---------- Passage ----------

Today's Denver Post has an editorial with some very offensive lines in it, at least for a conservative. They assume that the Supreme Court wouldn't be rational when conservatives win on the court on the subject of Colorado's roadless areas:
We'd rather trust our governor and our forester to craft a good plan than risk the possibility of a 5-4 disaster written by Justice Antonin Scalia.
Ever one to get into the fray on this subject, I left the following comment:
But, are roadless areas even a good idea?
They assume that wildlife cannot coexist with humans when they can. Yesterday, I had a ten point buck in my side yard, chomping away at the wife's carefully planted flowers and trees. Two bear sows live in my area with their cubs. We have foxes galore and have had mountain lion. The funny thing is that I live in the middle of Colorado Springs, east of the interstate.
Of course, there is no hunting in my area, so the animals co-exist in greater safety than they would in a roadless area. Even my next door neighbor, who thinks that there are too many deer in the area and routinely chases adult deer away from his bushes was quite content to allow a doe to raise her offspring in the neighborhood's collective back yards unmolested this summer.
The claims that wildlife can't coexist with development are without merit. Hunting can't coexist which explains that community's opposition to development.
The real danger of roadless areas is that the forest service no longer feels an obligation to manage them. Mark Udall's campaign has been starcrossed this year with oil prices and Russia's adventure in Georgia, but in one way, it has been really lucky. None of those 1.5 million acres of dead trees in Colorado that his roadless policies and anti-logging policies have helped create caught fire.
We have extremely unhealthy forests in Colorado. More roadless areas will make the problem worse.

----------

Work instructions:
1. Output the post about Colorado's roadless areas word for word, in full.
2. Format the record lines as a JSON list of strings, one string per line with blank lines omitted, beginning at the line containing "family: Buprestidae" and continuing through the line containing "common name: Large milkweed bug". Include only those lines.
The records have no connection to the post about Colorado's roadless areas.

---------- Data shown ----------

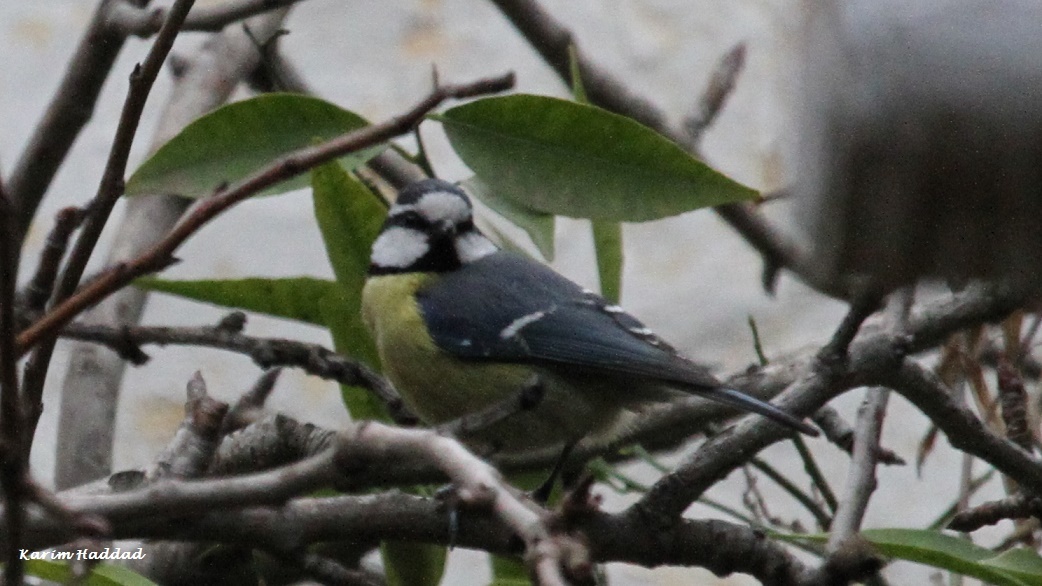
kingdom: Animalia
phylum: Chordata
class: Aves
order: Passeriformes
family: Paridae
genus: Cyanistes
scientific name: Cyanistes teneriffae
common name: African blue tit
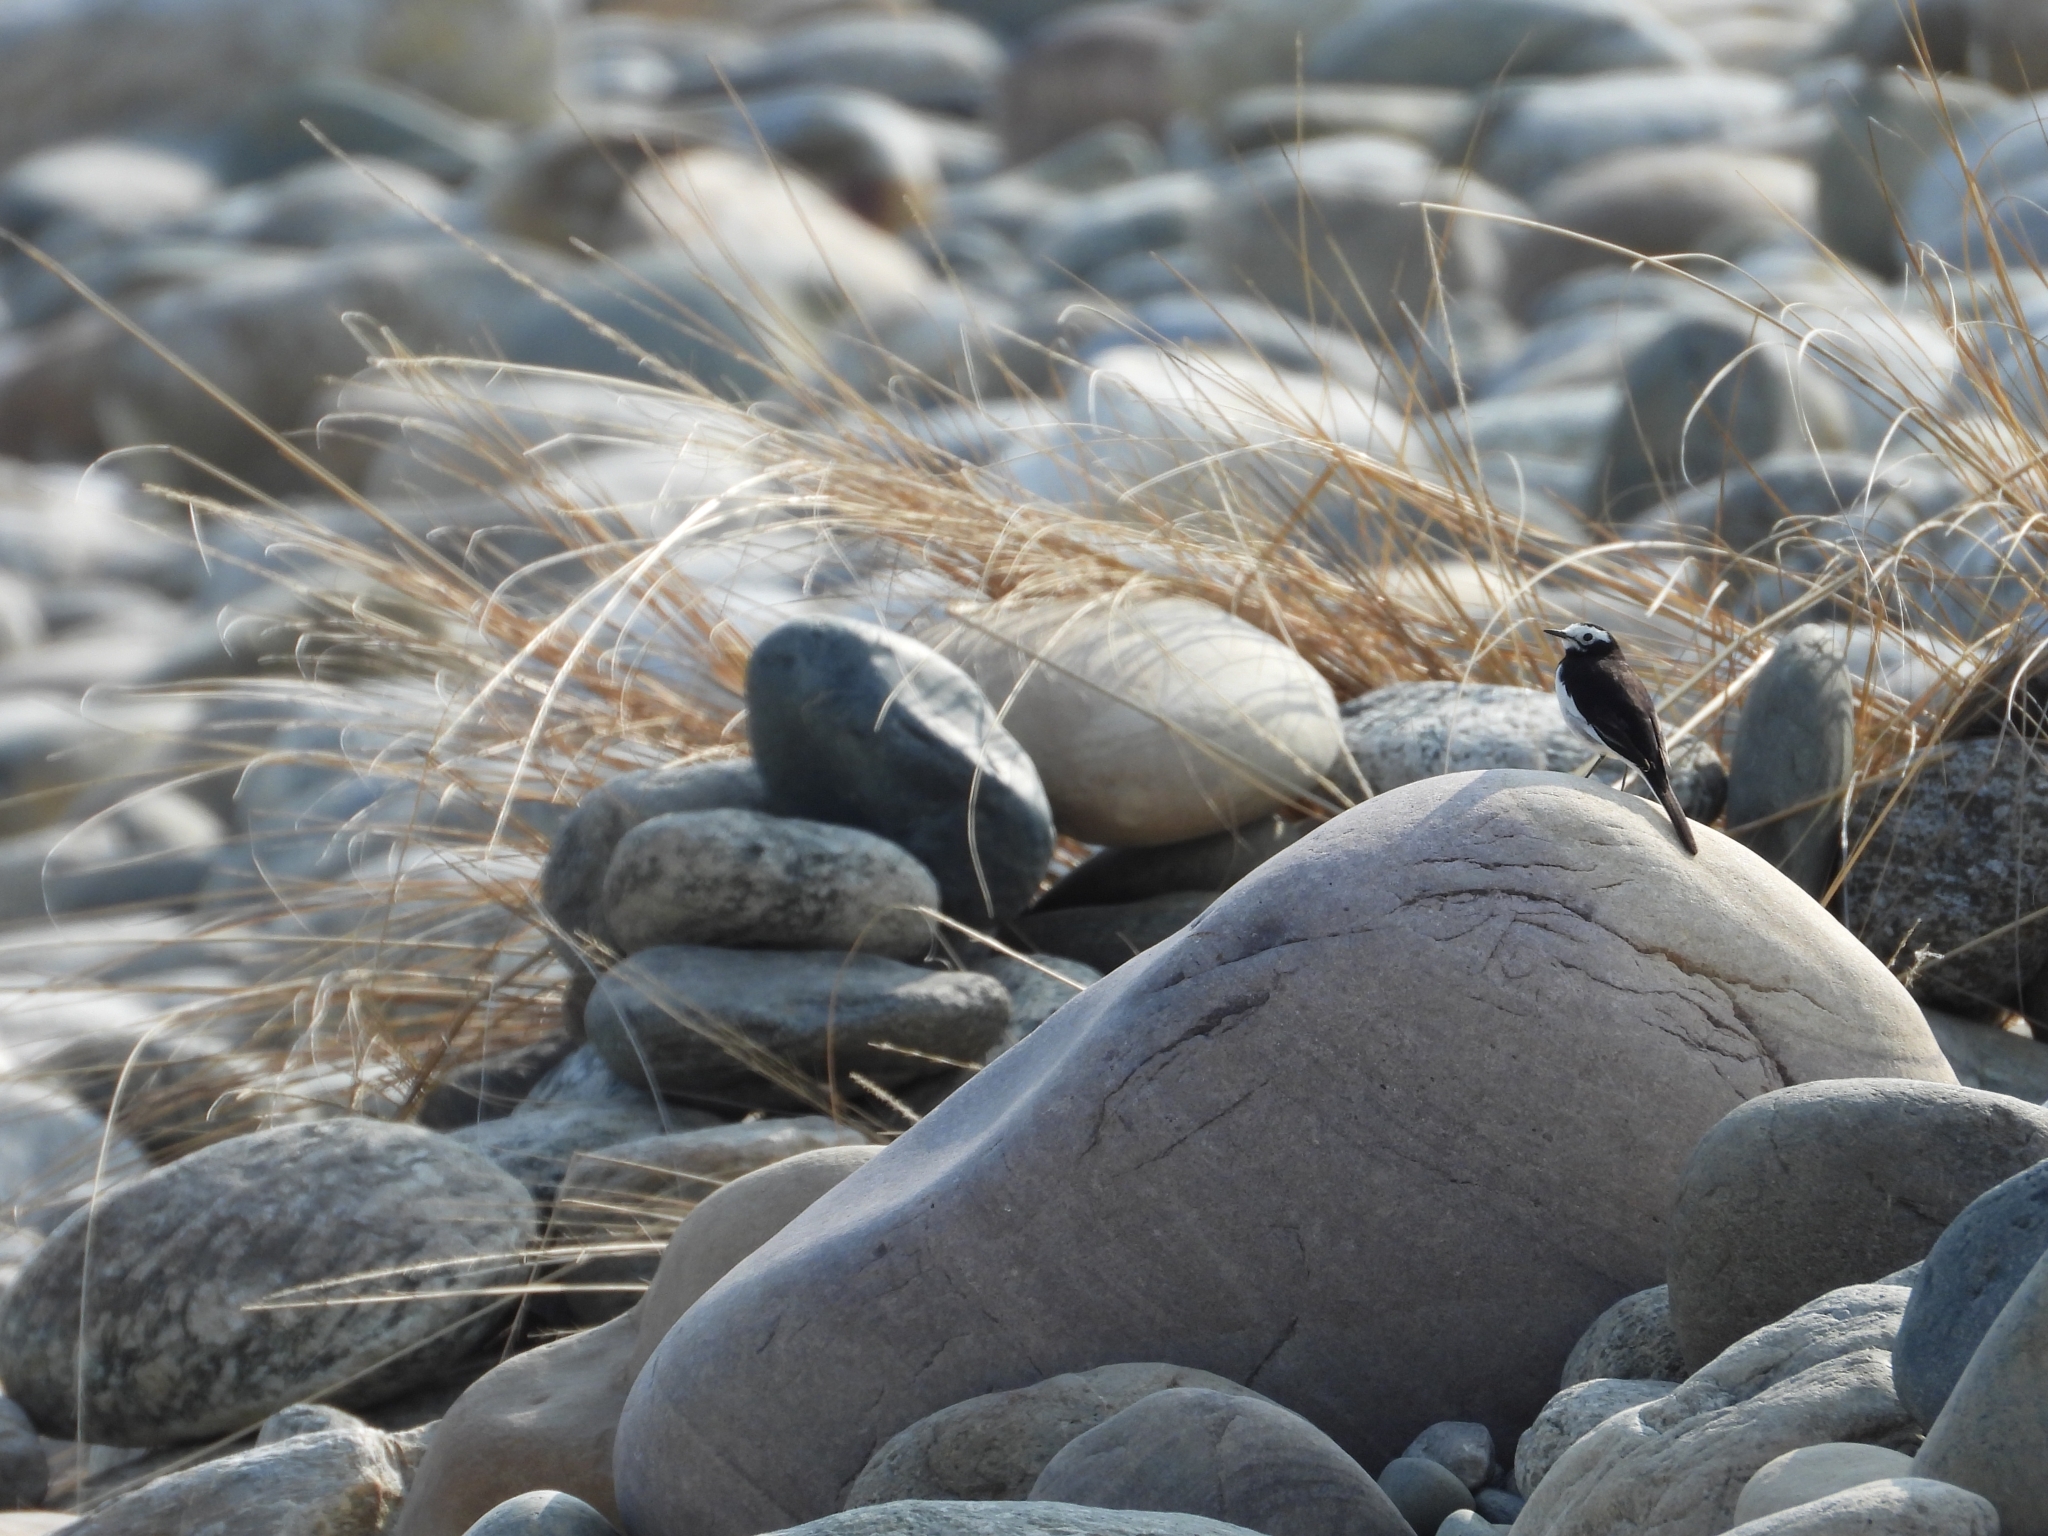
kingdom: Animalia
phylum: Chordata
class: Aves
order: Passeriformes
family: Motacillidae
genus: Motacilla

----------
---------- Data shown ----------

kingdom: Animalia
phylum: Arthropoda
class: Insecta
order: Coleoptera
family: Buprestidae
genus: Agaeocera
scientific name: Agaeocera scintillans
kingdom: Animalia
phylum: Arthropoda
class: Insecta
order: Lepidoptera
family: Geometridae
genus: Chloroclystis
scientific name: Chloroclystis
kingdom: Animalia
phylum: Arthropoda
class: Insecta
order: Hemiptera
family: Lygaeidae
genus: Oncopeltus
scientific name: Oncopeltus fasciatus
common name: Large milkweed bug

----------

Completed exercise:
1.
Today's Denver Post has an editorial with some very offensive lines in it, at least for a conservative. They assume that the Supreme Court wouldn't be rational when conservatives win on the court on the subject of Colorado's roadless areas:
We'd rather trust our governor and our forester to craft a good plan than risk the possibility of a 5-4 disaster written by Justice Antonin Scalia.
Ever one to get into the fray on this subject, I left the following comment:
But, are roadless areas even a good idea?
They assume that wildlife cannot coexist with humans when they can. Yesterday, I had a ten point buck in my side yard, chomping away at the wife's carefully planted flowers and trees. Two bear sows live in my area with their cubs. We have foxes galore and have had mountain lion. The funny thing is that I live in the middle of Colorado Springs, east of the interstate.
Of course, there is no hunting in my area, so the animals co-exist in greater safety than they would in a roadless area. Even my next door neighbor, who thinks that there are too many deer in the area and routinely chases adult deer away from his bushes was quite content to allow a doe to raise her offspring in the neighborhood's collective back yards unmolested this summer.
The claims that wildlife can't coexist with development are without merit. Hunting can't coexist which explains that community's opposition to development.
The real danger of roadless areas is that the forest service no longer feels an obligation to manage them. Mark Udall's campaign has been starcrossed this year with oil prices and Russia's adventure in Georgia, but in one way, it has been really lucky. None of those 1.5 million acres of dead trees in Colorado that his roadless policies and anti-logging policies have helped create caught fire.
We have extremely unhealthy forests in Colorado. More roadless areas will make the problem worse.

2.
[
  "family: Buprestidae",
  "genus: Agaeocera",
  "scientific name: Agaeocera scintillans",
  "kingdom: Animalia",
  "phylum: Arthropoda",
  "class: Insecta",
  "order: Lepidoptera",
  "family: Geometridae",
  "genus: Chloroclystis",
  "scientific name: Chloroclystis",
  "kingdom: Animalia",
  "phylum: Arthropoda",
  "class: Insecta",
  "order: Hemiptera",
  "family: Lygaeidae",
  "genus: Oncopeltus",
  "scientific name: Oncopeltus fasciatus",
  "common name: Large milkweed bug"
]